-- Entries supplied follows --

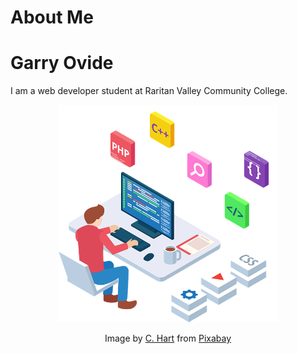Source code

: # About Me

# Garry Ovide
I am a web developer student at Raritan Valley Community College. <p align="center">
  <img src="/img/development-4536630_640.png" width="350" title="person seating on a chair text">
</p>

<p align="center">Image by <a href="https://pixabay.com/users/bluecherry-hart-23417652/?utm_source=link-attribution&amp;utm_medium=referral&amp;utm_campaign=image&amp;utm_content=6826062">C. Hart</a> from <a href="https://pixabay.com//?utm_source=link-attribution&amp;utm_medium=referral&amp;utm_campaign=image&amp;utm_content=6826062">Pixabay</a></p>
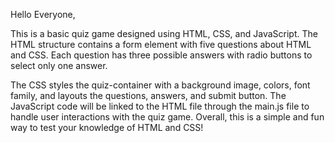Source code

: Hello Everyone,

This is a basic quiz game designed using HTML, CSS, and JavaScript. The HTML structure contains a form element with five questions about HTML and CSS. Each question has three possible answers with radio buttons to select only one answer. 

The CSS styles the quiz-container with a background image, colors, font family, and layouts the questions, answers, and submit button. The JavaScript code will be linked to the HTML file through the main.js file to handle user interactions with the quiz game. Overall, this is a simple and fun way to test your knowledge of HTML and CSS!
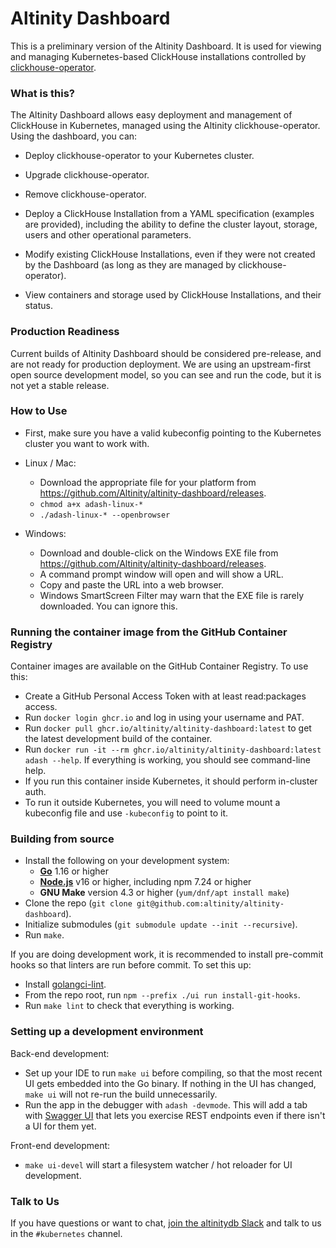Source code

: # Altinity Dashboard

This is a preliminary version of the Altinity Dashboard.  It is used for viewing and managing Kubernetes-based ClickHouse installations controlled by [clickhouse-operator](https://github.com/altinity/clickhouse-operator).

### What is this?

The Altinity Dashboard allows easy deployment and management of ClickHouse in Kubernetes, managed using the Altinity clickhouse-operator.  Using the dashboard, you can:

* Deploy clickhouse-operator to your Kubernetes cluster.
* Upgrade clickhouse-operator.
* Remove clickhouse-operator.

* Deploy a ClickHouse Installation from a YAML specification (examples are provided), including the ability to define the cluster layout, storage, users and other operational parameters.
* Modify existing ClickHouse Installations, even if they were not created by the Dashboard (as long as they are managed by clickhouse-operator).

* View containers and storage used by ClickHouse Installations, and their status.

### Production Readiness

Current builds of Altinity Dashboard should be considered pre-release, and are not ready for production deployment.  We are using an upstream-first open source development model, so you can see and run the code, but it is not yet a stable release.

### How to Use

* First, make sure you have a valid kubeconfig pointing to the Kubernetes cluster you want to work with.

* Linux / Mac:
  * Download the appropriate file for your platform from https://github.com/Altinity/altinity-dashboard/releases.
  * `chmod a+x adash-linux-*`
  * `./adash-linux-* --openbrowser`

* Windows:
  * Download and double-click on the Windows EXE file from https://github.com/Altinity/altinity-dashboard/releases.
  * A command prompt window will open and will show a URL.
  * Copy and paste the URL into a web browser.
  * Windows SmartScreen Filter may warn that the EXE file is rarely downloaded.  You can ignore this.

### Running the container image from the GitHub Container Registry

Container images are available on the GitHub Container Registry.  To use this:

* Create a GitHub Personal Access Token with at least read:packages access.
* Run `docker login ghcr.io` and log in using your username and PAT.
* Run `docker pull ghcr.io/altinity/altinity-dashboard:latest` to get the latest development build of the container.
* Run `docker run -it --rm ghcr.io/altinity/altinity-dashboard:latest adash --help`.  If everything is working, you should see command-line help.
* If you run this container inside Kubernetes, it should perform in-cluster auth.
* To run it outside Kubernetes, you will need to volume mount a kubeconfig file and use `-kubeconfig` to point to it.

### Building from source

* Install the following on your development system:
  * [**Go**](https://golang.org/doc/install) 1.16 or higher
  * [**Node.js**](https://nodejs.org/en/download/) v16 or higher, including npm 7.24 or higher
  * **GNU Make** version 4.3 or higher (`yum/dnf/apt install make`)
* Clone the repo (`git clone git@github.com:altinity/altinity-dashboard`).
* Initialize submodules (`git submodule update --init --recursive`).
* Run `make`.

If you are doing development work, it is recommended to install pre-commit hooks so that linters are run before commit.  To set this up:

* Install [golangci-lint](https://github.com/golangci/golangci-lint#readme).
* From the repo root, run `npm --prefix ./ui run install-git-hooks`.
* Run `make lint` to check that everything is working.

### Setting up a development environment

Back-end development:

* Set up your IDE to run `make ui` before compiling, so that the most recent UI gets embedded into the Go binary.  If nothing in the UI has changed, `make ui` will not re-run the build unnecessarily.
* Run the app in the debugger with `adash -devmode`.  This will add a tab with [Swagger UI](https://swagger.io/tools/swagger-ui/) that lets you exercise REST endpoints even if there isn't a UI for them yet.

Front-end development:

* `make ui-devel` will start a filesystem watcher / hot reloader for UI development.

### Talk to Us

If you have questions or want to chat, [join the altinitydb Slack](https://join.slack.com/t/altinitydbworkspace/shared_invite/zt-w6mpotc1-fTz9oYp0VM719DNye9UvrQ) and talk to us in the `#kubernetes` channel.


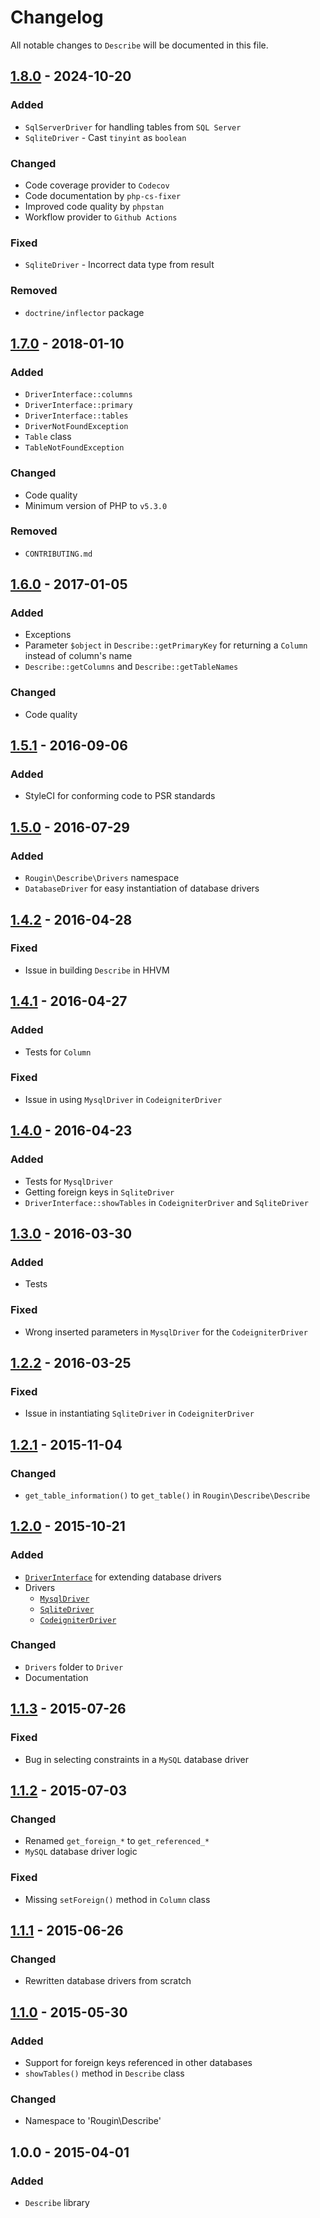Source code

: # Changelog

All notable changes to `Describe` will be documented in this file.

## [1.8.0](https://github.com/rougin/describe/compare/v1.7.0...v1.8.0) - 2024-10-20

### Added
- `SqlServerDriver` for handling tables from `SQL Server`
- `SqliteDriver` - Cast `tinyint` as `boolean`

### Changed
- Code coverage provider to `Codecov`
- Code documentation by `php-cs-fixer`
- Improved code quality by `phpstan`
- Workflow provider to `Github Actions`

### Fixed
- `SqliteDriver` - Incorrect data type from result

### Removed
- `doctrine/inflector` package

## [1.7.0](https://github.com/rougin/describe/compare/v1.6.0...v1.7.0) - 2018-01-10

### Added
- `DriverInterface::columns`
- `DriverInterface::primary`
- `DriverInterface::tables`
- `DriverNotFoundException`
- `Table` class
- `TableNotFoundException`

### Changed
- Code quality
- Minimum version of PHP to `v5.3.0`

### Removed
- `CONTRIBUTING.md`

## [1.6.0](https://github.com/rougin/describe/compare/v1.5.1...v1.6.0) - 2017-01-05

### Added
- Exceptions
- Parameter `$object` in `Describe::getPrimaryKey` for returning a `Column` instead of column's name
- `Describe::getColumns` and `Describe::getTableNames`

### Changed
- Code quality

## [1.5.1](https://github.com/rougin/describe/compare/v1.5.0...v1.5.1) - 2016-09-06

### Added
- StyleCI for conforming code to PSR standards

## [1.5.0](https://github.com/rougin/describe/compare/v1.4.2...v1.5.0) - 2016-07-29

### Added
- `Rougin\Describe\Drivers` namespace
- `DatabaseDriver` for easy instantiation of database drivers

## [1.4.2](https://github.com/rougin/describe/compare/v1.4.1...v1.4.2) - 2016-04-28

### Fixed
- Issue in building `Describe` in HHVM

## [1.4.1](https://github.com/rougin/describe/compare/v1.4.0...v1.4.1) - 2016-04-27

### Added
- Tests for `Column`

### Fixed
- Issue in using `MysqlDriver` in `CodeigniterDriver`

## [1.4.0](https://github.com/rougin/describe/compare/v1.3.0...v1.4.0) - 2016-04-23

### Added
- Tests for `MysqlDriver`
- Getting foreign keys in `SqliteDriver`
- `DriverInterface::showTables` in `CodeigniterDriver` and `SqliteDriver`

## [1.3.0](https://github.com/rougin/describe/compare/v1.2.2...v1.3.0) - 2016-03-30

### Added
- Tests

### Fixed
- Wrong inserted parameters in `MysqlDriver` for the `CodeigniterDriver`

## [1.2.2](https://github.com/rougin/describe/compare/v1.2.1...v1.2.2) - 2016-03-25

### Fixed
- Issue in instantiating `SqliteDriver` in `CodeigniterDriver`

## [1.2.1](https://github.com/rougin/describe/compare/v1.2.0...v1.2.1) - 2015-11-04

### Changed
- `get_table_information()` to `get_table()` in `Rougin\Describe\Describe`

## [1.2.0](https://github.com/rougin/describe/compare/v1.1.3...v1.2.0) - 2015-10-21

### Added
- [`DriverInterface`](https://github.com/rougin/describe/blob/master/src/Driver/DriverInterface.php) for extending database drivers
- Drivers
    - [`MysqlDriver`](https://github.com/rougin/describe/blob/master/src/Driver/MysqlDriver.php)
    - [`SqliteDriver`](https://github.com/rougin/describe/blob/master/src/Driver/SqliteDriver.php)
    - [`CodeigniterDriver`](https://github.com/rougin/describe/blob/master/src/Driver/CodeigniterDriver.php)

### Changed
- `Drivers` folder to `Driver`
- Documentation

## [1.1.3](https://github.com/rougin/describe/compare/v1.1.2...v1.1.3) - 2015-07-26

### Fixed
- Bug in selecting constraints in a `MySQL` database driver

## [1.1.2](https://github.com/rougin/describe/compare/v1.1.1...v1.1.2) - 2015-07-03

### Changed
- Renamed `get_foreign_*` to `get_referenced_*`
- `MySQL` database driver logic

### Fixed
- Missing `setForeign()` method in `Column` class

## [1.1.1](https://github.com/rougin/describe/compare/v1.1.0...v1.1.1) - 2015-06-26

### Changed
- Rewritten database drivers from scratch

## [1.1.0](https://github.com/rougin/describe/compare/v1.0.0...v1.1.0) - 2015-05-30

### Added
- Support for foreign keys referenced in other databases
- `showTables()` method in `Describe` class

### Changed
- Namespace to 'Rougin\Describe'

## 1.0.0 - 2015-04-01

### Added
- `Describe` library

-- Entries supplied concluded --

● **Problem to work on**
Referring to the material above, set down exactly the lines between the line with "### Production Readiness" and the line with "Container images are", inclusive, and no other lines.

● **Response below**
### Production Readiness

Current builds of Altinity Dashboard should be considered pre-release, and are not ready for production deployment.  We are using an upstream-first open source development model, so you can see and run the code, but it is not yet a stable release.

### How to Use

* First, make sure you have a valid kubeconfig pointing to the Kubernetes cluster you want to work with.

* Linux / Mac:
  * Download the appropriate file for your platform from https://github.com/Altinity/altinity-dashboard/releases.
  * `chmod a+x adash-linux-*`
  * `./adash-linux-* --openbrowser`

* Windows:
  * Download and double-click on the Windows EXE file from https://github.com/Altinity/altinity-dashboard/releases.
  * A command prompt window will open and will show a URL.
  * Copy and paste the URL into a web browser.
  * Windows SmartScreen Filter may warn that the EXE file is rarely downloaded.  You can ignore this.

### Running the container image from the GitHub Container Registry

Container images are available on the GitHub Container Registry.  To use this:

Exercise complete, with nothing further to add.